Aim of the exercise - Examine each line of the data. Copy the line if it includes the word "fractalNoise".

[Given data]

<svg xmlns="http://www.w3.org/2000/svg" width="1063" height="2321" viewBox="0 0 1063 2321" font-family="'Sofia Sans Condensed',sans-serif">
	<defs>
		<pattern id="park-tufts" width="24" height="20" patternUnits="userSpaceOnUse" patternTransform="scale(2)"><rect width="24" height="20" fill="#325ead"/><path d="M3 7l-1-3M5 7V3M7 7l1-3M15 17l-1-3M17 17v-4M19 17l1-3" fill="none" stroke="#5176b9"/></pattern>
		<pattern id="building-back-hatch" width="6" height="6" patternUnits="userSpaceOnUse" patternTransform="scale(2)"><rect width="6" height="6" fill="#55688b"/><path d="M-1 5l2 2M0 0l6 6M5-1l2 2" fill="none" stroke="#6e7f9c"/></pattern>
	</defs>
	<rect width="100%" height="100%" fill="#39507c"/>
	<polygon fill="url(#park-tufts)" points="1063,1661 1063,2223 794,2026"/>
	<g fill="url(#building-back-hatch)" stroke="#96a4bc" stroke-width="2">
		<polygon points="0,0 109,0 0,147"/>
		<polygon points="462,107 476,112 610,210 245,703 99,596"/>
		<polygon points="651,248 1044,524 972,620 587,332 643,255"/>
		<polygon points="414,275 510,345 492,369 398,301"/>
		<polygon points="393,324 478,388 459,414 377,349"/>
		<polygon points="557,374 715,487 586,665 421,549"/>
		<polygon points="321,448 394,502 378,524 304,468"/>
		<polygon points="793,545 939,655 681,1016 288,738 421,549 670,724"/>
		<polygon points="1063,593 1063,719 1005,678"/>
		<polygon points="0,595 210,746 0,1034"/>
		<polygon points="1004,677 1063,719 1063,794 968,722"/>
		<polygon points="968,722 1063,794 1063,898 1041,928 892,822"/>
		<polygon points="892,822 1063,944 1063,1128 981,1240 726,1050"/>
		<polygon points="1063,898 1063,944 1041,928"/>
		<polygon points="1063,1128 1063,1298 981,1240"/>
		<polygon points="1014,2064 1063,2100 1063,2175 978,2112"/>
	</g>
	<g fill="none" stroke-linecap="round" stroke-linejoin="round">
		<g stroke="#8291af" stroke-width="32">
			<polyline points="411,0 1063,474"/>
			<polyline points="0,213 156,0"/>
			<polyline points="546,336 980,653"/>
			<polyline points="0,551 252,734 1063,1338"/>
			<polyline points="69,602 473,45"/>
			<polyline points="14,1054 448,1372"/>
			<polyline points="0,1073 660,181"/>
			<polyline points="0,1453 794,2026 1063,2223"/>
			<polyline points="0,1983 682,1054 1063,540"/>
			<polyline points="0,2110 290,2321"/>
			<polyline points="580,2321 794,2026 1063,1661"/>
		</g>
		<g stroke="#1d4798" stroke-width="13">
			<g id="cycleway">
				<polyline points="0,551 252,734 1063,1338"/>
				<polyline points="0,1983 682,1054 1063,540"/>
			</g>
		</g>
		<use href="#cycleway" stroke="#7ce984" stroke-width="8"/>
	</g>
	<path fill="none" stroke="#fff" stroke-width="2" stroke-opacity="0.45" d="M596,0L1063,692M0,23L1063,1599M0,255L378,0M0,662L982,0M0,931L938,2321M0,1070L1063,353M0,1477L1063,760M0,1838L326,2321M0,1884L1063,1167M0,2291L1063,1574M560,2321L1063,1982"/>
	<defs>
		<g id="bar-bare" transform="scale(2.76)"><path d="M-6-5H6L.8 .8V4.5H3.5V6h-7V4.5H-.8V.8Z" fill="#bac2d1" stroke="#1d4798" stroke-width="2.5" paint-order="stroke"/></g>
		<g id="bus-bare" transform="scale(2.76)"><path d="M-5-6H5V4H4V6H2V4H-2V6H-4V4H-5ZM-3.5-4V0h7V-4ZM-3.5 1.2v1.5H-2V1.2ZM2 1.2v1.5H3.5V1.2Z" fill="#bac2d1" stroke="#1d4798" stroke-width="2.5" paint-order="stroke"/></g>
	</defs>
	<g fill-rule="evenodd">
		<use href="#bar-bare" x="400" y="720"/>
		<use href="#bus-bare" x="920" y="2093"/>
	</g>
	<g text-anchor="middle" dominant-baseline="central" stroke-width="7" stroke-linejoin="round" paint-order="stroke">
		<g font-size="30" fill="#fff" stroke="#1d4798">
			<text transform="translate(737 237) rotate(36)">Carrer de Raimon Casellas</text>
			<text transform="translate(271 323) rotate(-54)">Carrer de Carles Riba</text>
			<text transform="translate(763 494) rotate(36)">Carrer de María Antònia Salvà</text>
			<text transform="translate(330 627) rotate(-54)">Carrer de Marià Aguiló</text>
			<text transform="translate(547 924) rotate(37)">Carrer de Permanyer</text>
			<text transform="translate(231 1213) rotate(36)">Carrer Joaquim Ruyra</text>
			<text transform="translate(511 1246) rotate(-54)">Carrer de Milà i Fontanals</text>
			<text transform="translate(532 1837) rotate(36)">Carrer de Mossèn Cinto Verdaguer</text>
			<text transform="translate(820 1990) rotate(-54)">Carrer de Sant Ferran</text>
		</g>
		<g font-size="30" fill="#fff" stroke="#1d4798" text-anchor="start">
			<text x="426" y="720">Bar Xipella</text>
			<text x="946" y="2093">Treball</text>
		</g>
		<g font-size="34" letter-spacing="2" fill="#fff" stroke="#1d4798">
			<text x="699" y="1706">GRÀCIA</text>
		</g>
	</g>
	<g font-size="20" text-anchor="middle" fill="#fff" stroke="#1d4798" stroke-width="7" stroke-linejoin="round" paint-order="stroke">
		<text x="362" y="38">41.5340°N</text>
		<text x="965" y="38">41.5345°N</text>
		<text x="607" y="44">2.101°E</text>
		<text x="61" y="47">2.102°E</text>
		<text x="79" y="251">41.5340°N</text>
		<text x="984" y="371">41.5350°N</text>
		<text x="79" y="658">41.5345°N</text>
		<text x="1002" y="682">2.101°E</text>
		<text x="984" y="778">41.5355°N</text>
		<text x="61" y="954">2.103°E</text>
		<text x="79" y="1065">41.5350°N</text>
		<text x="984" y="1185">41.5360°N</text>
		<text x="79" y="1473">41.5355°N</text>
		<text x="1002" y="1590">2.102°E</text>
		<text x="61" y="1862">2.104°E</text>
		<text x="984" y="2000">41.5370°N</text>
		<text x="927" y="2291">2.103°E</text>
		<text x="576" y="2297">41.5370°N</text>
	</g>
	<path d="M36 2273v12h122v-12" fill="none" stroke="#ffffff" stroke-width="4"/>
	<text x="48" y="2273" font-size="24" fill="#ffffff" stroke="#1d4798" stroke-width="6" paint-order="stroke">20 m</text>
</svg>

[/Given data]
[Given data]

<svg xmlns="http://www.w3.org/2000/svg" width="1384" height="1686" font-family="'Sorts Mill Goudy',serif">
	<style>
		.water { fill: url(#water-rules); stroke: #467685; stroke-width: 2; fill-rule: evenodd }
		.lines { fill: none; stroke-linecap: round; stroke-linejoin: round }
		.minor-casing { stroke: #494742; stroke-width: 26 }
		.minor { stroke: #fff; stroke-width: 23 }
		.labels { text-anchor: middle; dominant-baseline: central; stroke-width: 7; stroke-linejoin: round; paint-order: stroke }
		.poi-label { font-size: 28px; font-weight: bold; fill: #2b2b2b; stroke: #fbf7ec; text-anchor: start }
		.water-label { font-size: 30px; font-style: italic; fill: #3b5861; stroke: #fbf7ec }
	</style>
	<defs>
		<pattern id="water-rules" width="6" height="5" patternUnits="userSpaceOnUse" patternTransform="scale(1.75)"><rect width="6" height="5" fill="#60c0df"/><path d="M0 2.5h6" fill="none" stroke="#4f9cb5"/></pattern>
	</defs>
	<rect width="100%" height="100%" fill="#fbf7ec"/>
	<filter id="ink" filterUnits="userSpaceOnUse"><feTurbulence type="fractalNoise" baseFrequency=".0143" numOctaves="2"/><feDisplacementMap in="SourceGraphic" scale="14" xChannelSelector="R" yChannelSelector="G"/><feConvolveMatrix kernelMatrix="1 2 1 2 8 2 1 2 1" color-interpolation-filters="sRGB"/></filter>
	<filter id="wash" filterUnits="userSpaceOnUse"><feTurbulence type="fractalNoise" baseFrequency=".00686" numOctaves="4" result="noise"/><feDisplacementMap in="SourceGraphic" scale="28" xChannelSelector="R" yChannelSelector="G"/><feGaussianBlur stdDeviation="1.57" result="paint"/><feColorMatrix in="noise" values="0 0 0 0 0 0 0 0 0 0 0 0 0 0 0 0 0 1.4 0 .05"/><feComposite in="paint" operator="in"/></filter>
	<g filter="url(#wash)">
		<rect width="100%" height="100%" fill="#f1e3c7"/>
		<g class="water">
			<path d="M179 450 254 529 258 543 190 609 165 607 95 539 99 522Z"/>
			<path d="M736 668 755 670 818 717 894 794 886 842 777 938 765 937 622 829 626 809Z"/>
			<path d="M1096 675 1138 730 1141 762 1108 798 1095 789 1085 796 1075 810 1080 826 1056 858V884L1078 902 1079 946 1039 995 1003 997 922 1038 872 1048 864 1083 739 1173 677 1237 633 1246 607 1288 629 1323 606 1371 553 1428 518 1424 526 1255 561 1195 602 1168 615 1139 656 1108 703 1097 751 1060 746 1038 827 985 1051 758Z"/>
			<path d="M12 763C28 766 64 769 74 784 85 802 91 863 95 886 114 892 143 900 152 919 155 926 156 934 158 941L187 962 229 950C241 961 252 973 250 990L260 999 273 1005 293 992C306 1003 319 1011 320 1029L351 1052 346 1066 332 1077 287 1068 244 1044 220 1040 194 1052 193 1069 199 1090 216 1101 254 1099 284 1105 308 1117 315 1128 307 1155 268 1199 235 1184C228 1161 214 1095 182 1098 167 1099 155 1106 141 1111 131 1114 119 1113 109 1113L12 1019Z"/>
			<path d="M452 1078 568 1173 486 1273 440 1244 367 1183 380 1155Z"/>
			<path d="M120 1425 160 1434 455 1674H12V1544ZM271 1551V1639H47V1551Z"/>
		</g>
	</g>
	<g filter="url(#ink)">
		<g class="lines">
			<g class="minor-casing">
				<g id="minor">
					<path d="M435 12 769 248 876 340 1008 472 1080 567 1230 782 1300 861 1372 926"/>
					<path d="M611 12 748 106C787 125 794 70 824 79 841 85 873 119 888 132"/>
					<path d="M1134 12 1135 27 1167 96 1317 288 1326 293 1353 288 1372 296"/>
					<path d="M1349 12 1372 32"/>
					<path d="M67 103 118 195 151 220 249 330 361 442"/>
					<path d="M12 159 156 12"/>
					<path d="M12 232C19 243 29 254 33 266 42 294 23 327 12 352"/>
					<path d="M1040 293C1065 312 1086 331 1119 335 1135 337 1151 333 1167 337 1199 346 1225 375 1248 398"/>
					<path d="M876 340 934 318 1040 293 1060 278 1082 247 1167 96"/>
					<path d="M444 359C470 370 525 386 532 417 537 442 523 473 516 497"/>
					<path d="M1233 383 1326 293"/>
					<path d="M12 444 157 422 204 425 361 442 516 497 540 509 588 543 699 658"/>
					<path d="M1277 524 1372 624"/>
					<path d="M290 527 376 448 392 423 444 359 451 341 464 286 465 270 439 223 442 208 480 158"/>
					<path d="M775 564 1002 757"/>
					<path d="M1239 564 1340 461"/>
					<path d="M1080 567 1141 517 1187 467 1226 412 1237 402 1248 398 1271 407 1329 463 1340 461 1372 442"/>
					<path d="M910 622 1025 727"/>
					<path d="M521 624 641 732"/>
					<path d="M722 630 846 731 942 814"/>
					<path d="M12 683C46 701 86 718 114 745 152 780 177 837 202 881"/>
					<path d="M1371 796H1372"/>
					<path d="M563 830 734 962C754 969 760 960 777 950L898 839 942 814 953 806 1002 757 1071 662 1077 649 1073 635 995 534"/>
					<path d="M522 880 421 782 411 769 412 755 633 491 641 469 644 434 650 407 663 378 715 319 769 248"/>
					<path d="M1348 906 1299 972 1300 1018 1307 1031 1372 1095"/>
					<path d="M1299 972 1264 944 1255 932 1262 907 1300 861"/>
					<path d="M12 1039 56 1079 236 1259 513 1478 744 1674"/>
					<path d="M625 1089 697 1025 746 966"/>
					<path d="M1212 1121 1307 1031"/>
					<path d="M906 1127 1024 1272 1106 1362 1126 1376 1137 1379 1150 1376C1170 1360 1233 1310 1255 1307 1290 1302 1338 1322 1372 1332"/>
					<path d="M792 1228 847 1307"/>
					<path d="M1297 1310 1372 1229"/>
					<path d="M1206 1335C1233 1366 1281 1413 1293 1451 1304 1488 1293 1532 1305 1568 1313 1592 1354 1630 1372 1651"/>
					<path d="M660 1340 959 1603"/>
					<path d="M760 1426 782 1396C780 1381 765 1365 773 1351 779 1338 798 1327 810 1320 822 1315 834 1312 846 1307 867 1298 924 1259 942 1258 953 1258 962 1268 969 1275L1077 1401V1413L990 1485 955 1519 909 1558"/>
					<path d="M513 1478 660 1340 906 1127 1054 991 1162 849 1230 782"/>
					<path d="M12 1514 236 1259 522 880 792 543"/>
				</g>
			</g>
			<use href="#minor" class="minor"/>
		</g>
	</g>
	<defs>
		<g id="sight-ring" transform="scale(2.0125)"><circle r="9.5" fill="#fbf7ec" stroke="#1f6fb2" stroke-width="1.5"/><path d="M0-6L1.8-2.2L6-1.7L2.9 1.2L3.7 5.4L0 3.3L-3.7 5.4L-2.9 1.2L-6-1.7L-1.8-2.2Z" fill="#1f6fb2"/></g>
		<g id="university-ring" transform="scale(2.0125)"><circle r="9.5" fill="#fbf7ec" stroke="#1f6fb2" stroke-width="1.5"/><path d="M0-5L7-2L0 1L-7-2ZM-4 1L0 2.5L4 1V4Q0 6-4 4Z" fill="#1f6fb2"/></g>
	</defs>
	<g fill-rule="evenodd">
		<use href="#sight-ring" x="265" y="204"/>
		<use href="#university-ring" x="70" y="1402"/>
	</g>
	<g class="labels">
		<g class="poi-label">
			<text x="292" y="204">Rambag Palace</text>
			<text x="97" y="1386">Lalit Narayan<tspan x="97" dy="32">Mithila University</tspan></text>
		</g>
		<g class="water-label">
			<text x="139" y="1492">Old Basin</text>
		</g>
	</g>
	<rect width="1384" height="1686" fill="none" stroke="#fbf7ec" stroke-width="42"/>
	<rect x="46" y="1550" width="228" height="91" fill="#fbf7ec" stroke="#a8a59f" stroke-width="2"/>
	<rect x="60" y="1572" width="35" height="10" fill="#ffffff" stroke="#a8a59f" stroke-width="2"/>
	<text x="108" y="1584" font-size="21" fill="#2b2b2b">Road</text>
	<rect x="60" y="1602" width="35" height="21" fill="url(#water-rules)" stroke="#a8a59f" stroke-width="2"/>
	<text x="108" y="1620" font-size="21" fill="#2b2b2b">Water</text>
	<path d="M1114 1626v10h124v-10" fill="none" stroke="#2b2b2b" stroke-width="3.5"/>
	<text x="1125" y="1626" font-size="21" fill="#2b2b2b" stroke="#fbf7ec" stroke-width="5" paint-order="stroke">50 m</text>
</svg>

[/Given data]

Reply to the task -
	<filter id="ink" filterUnits="userSpaceOnUse"><feTurbulence type="fractalNoise" baseFrequency=".0143" numOctaves="2"/><feDisplacementMap in="SourceGraphic" scale="14" xChannelSelector="R" yChannelSelector="G"/><feConvolveMatrix kernelMatrix="1 2 1 2 8 2 1 2 1" color-interpolation-filters="sRGB"/></filter>
	<filter id="wash" filterUnits="userSpaceOnUse"><feTurbulence type="fractalNoise" baseFrequency=".00686" numOctaves="4" result="noise"/><feDisplacementMap in="SourceGraphic" scale="28" xChannelSelector="R" yChannelSelector="G"/><feGaussianBlur stdDeviation="1.57" result="paint"/><feColorMatrix in="noise" values="0 0 0 0 0 0 0 0 0 0 0 0 0 0 0 0 0 1.4 0 .05"/><feComposite in="paint" operator="in"/></filter>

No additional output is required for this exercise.